We saw tremendous growth in our economy around offshore oil and gas from global investors who came into the province and built a whole new economy for us. With companies like ExxonMobil and Equinor from Norway come Tier-1 contractors who make significant investments. We now are seeing this happen in aquaculture. Some of the world’s largest aquaculture companies are now making significant investments in Newfoundland because we have a lot of areas for fish farming. That is the type of investment we have experienced. From that, especially in oil and gas, come hundreds of millions of dollars for research and development (R&D) investments. That then brings in other investors looking to collaborate and add to that R&D ecosystem. There are lots of different areas, all sector-driven, now coming together because of the Ocean Supercluster to attract even more outside investment and interest.
In 30 seconds, what is the government’s role in improving the investment attractiveness of St. John’s ocean economy?
Help us tell the story. We need to really articulate our value proposition to the world and how we can help Canada in terms of its climate change ambitions. Through the new budget, Canada is now investing significant amounts of money in climate change solutions. Help our business and innovation community help you. How can we collaborate to add value? Help us tell the story within Canada and then globally.

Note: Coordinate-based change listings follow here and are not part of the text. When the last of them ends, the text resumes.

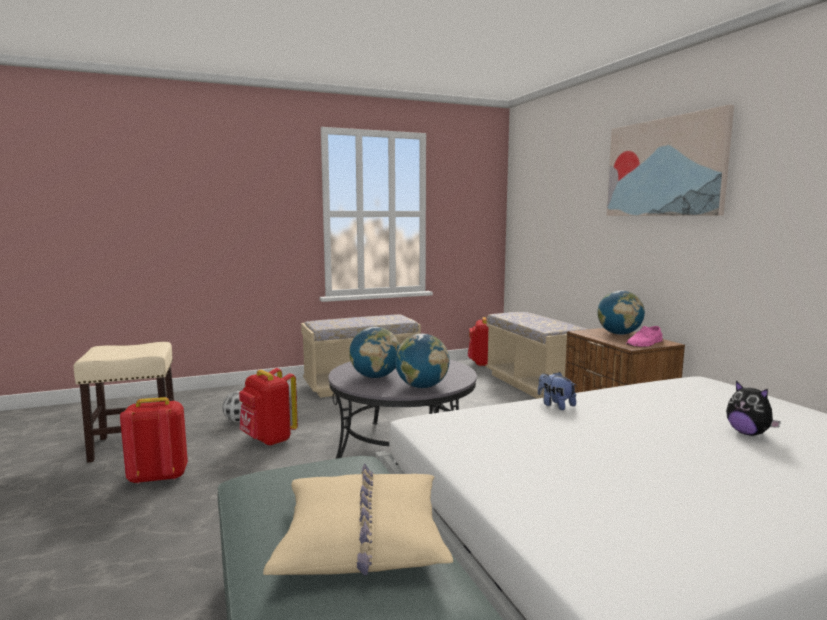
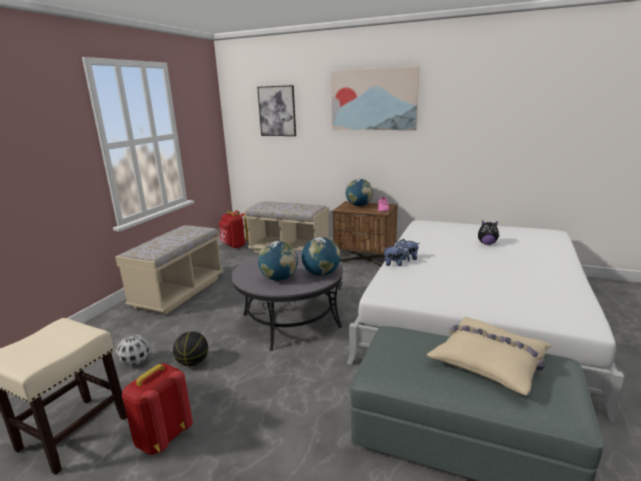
camera: 45 degrees left, 10 degrees up
(268, 440) = (193, 362): red backpack -> basketball
(525, 406) = (395, 264): none -> plush toy
(554, 190) = (277, 111): none -> picture

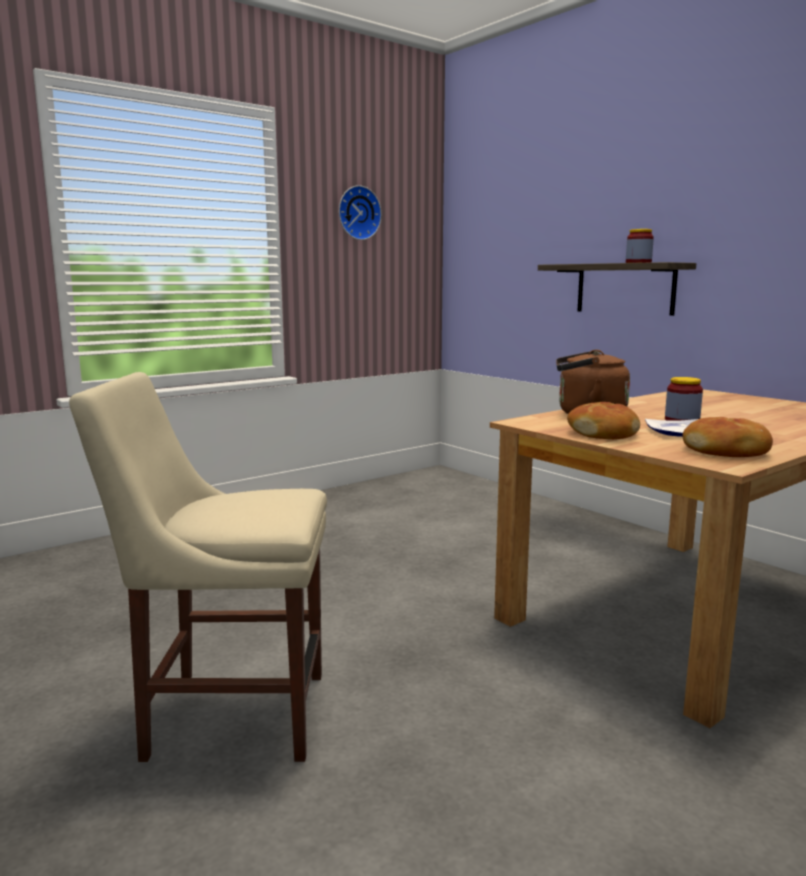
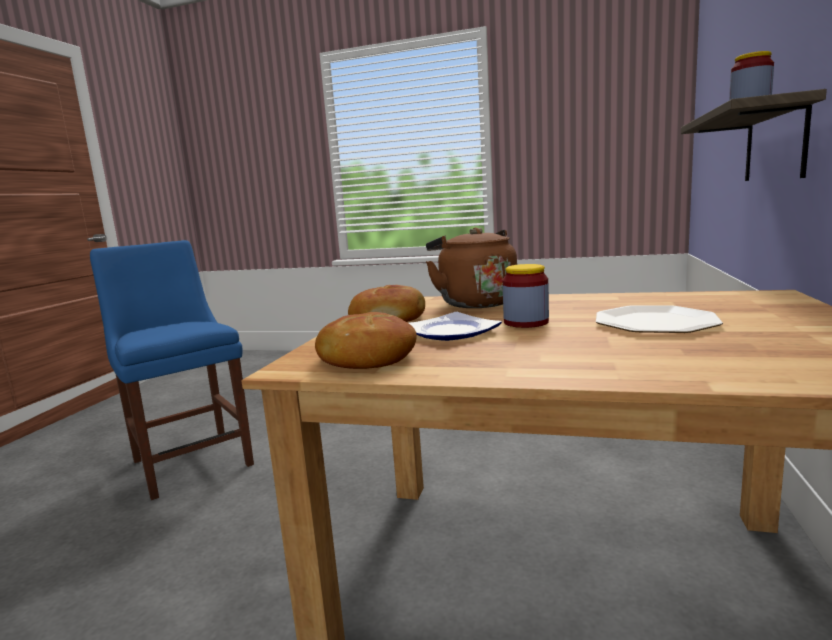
camera: 55 degrees right, 0 degrees up
(228, 714) = (191, 460): beige chair -> blue chair
(357, 213) = (574, 101): wall clock -> none
(727, 410) = (653, 322): none -> plate

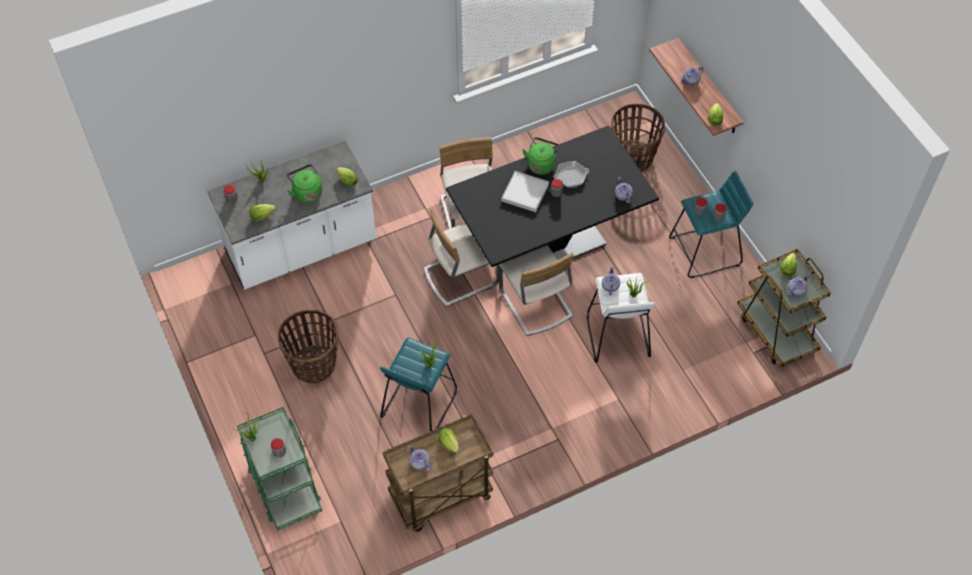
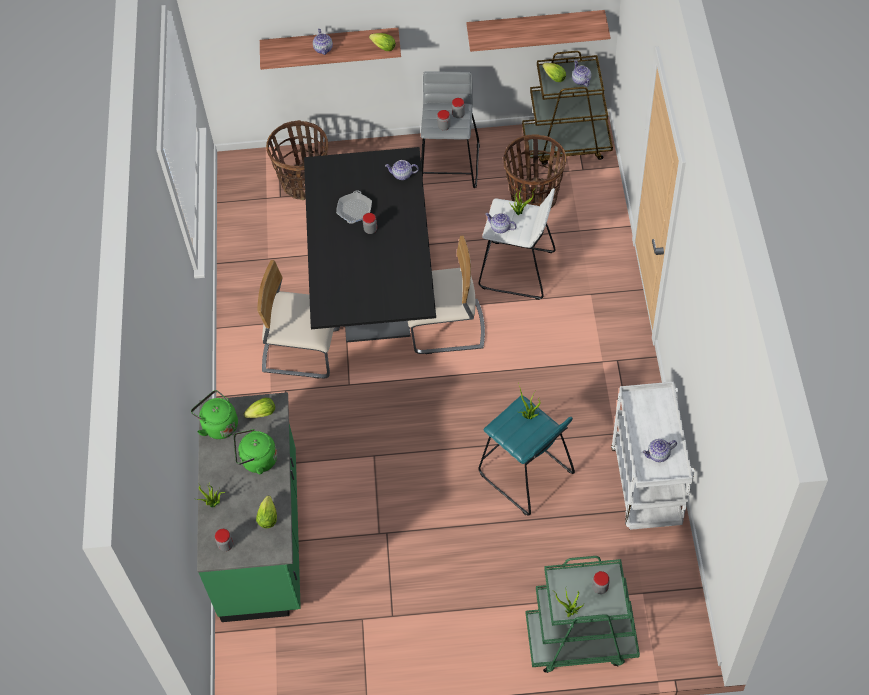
camera: 65 degrees left, 0 degrees up
(301, 249) = (262, 535): white counter -> green counter
(314, 364) = (430, 565): basket -> basket (533, 197)
(440, 497) = (647, 487): brown cart -> white cart
(450, 445) = (646, 420): lettuce -> none
(460, 276) = (379, 385): beige chair -> none
(525, 193) = (355, 256): white tray -> none
(541, 164) = (324, 230): green kettle -> green kettle (218, 425)
(705, 251) = (450, 165): turquoise stool -> grey stool
(811, 223) = (535, 27): none -> shelf

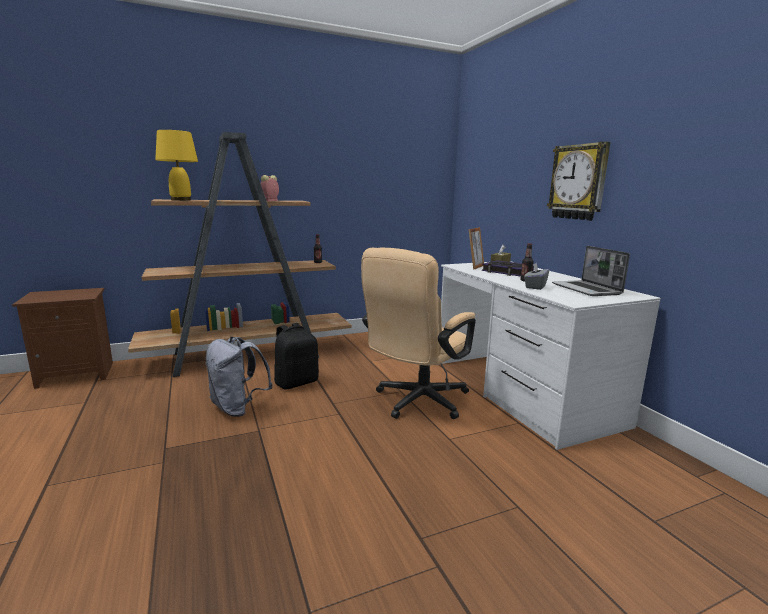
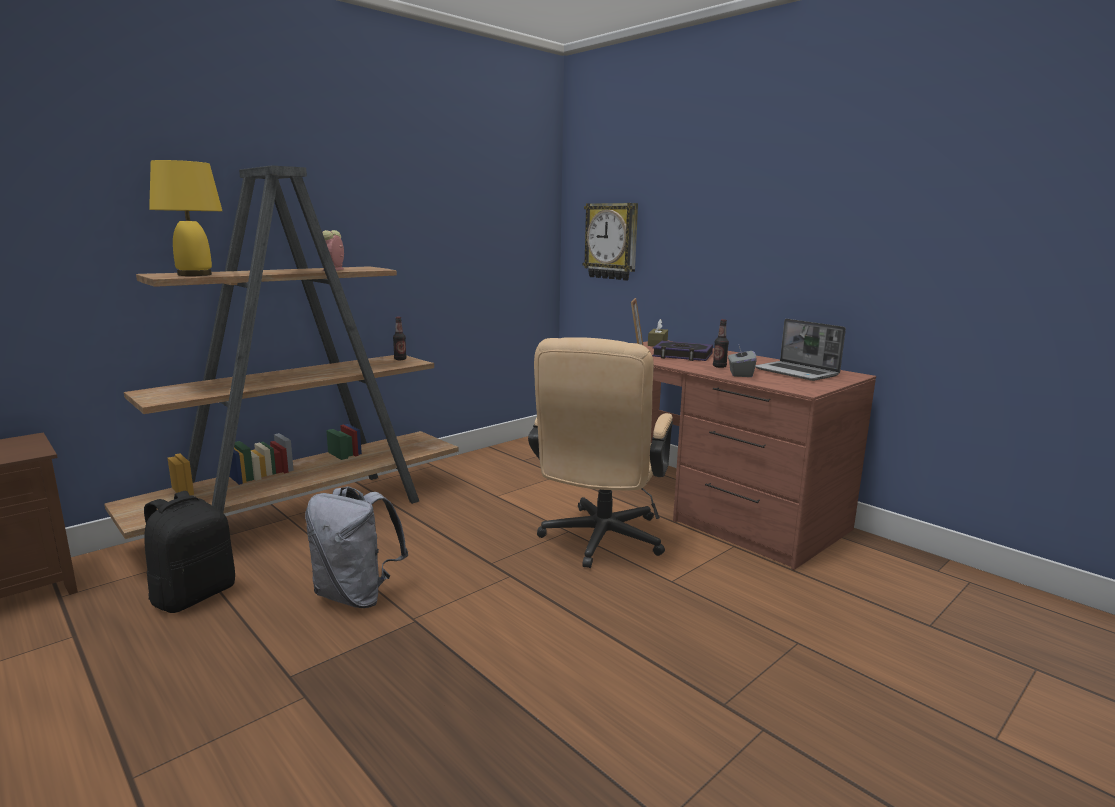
camera: 20 degrees left, 0 degrees up
(296, 382) = (415, 543): black backpack -> black backpack (194, 595)
(521, 391) = (711, 507): white desk -> brown desk
(578, 182) = (759, 239): wall clock -> wall clock (612, 241)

What is the role of academia?
Because of the strong technology orientation in our business communities, collaboration with academia can always be stronger. We need more academic private-public partnerships. We are seeing a lot more of that over the years because the oil and gas and mining industries have invested a lot into the growth of the academic community. We are also seeing a lot of founders with some really interesting technologies come together with the entrepreneurial ecosystem. We would like to see more of that.
What is the non-profit sector’s role?
The not-for-profit sector has advanced as a result of the growth of our economy in Newfoundland, with big corporations investing in the not-for-profit community. We are seeing more of these types of supports. Another part of non-profits that I am very active in is industry associations. These associations help foster more collaboration and support for the business community. They really help us tell the story around the ocean economy and help us get primed. With COVID-19, we have to get primed for when the marketplace opens again. We need to figure out how to come together. The government, academia, business community, and non-profits must join forces to look at the marketplace and seek opportunities for us to capture.